Paul, from Kentucky, co-sponsored an amendment to Senate budget legislation with Sen. Lamar Alexander, a Republican from Tennessee who was once secretary of education. The “school choice” amendment calls for using $14.5 billion in current Title 1 funds, which are targeted to students who attend high-poverty schools, to cover 11 million students, at $1,300 per child. The money would follow a student at any accredited public or private student a family chooses.

During the last presidential campaign, Republican candidate Romney talked about how education funding should “follow the child” — a euphemism for a system of vouchers that would give public money to families to pay for tuition at private schools, religious and otherwise.

The latest, biggest experiment with vouchers is in Louisiana, where state officials approved scores of private schools to accept voucher students, even though many didn’t have the teachers, facilities or supplies to handle them.
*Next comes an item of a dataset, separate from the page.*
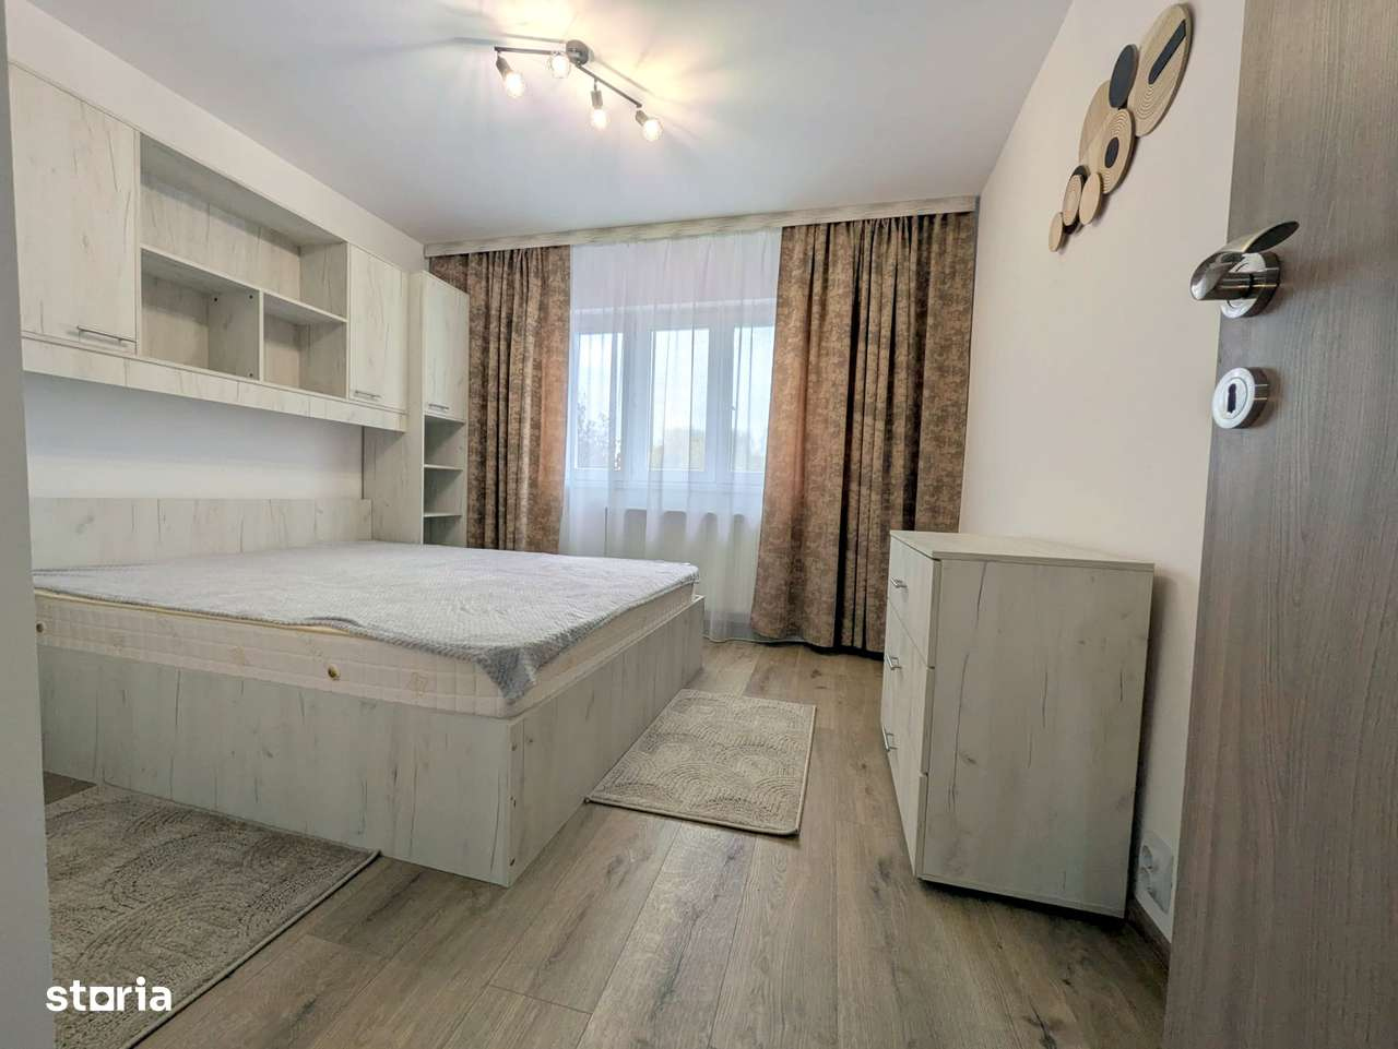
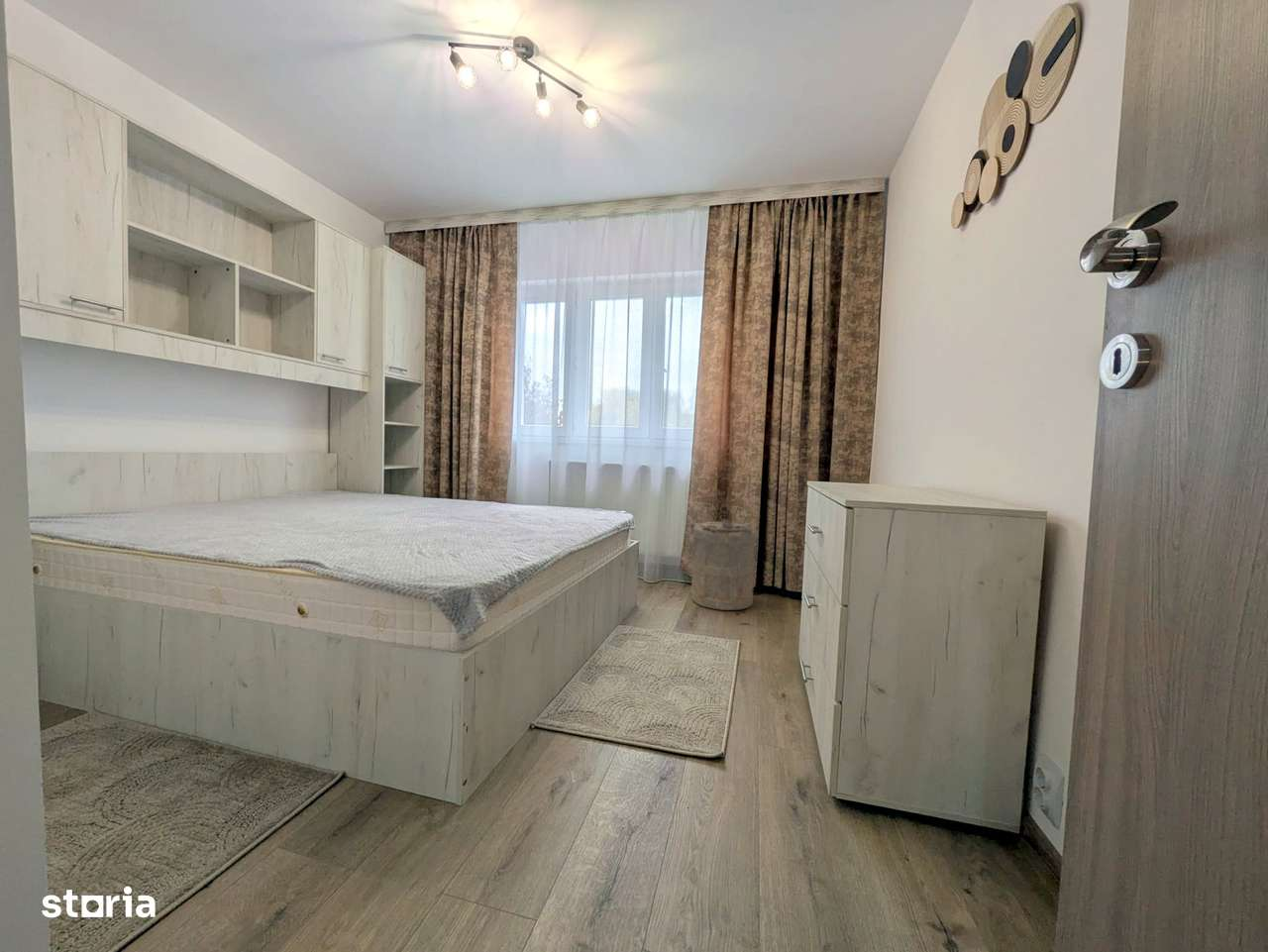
+ laundry hamper [687,519,757,611]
Many of the schools teach creationist principles, such as the co-existence of dinosaurs and humans within the past 10,000 years.

The Paul-Alexander amendment stipulates that the money can only go to accredited schools, but there are all kinds of organizations that say they “accredit” schools.

Opponents, such as the nonprofit group Parents Across America, say the legislation would send public money to private and charter schools where there is less public oversight than in traditional public schools.

President Obama opposes vouchers, saying that public money should not be used at private schools.